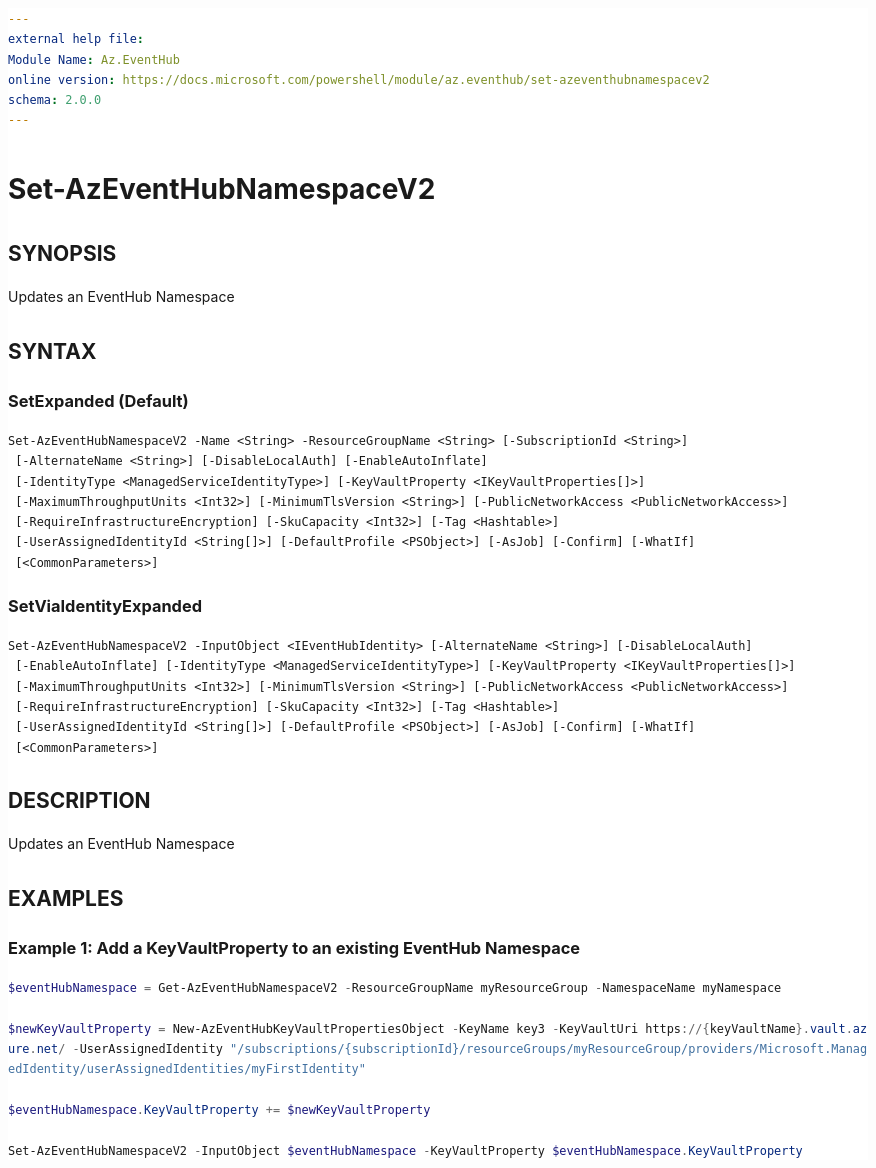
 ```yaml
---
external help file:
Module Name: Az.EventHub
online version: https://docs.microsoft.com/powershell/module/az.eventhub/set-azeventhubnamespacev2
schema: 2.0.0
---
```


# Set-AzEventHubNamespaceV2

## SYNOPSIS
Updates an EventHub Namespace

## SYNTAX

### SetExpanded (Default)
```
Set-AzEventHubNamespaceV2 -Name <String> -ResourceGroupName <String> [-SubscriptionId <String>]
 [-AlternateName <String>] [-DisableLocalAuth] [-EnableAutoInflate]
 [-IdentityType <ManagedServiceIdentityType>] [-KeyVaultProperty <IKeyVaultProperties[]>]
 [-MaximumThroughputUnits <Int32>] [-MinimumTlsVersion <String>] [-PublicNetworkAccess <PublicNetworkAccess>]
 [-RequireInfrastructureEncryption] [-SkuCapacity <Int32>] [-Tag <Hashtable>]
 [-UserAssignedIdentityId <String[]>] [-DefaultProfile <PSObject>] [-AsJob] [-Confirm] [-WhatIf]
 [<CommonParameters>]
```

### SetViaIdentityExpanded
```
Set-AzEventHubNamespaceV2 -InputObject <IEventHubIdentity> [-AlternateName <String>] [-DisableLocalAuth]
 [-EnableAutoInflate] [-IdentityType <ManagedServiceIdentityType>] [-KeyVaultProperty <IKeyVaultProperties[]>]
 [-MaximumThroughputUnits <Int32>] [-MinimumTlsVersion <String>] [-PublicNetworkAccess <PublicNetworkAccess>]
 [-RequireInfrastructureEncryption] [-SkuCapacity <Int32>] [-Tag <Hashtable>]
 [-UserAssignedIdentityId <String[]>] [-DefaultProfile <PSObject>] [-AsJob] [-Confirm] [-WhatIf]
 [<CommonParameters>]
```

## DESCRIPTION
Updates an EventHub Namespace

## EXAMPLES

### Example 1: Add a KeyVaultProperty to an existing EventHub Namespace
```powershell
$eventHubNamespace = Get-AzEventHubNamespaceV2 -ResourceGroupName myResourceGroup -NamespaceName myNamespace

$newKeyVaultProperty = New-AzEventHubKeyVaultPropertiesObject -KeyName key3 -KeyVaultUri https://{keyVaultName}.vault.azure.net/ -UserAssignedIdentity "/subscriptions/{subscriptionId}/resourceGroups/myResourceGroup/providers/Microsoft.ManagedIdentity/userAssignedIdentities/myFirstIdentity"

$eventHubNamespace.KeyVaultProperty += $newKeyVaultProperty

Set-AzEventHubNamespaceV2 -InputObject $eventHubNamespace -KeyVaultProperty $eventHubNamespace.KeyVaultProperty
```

TRY IT ->
Copy every line from the data that includes the string "InputObject".

TASK ANSWER ->
Set-AzEventHubNamespaceV2 -InputObject <IEventHubIdentity> [-AlternateName <String>] [-DisableLocalAuth]
Set-AzEventHubNamespaceV2 -InputObject $eventHubNamespace -KeyVaultProperty $eventHubNamespace.KeyVaultProperty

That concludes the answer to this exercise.